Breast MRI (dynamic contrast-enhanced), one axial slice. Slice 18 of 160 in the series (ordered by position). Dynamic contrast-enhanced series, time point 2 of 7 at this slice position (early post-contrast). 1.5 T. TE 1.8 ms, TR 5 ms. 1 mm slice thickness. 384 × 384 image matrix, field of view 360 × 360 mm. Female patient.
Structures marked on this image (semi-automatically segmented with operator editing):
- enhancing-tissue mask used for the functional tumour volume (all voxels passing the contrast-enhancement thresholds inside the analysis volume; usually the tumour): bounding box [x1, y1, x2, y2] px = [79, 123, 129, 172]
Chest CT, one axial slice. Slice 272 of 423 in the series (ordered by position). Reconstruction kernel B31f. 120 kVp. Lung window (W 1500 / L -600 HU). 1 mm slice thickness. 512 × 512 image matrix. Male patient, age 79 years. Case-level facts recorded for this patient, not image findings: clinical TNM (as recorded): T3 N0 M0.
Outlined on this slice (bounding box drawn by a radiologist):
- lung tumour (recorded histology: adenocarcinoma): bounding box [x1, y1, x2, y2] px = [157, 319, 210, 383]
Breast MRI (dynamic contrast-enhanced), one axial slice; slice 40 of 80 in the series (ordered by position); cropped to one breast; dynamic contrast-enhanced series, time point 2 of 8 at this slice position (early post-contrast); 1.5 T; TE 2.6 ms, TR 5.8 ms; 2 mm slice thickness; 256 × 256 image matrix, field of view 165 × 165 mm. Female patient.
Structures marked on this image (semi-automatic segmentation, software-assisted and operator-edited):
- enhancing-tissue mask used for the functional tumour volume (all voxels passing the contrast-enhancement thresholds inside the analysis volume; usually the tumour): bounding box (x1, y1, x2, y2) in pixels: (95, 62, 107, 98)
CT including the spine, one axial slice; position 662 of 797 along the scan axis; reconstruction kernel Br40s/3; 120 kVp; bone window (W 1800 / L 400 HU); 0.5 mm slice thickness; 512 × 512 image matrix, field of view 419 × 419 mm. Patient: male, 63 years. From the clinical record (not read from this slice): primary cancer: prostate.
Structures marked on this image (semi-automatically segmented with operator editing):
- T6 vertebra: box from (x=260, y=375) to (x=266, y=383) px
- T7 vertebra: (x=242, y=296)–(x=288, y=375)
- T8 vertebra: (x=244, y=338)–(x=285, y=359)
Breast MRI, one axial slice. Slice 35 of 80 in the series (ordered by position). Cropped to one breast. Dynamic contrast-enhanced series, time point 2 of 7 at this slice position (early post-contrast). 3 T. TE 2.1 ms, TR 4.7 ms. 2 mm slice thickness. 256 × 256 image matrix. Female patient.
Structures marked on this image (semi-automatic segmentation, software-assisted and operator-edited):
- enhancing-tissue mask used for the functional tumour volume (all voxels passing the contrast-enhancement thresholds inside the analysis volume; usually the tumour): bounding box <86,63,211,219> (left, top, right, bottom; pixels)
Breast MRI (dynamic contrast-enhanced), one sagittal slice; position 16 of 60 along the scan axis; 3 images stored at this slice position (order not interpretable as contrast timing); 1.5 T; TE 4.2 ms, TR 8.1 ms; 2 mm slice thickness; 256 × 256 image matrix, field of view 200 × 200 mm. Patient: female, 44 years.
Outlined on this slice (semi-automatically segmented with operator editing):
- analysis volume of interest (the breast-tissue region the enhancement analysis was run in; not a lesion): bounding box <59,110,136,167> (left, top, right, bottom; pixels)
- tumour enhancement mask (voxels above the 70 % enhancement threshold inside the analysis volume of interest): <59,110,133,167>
----
**EXERCISE PROMPT**
For this exercise, please output exactly the lines above starting at the line with "<86,63,211,219> (left, top, right, bottom; pixels)" and ending at the line with "Breast MRI (dynamic contrast-enhanced), one sagittal", ends included.

**ANSWER TO THIS TASK**
- enhancing-tissue mask used for the functional tumour volume (all voxels passing the contrast-enhancement thresholds inside the analysis volume; usually the tumour): bounding box <86,63,211,219> (left, top, right, bottom; pixels)
Breast MRI (dynamic contrast-enhanced), one sagittal slice; position 16 of 60 along the scan axis; 3 images stored at this slice position (order not interpretable as contrast timing); 1.5 T; TE 4.2 ms, TR 8.1 ms; 2 mm slice thickness; 256 × 256 image matrix, field of view 200 × 200 mm. Patient: female, 44 years.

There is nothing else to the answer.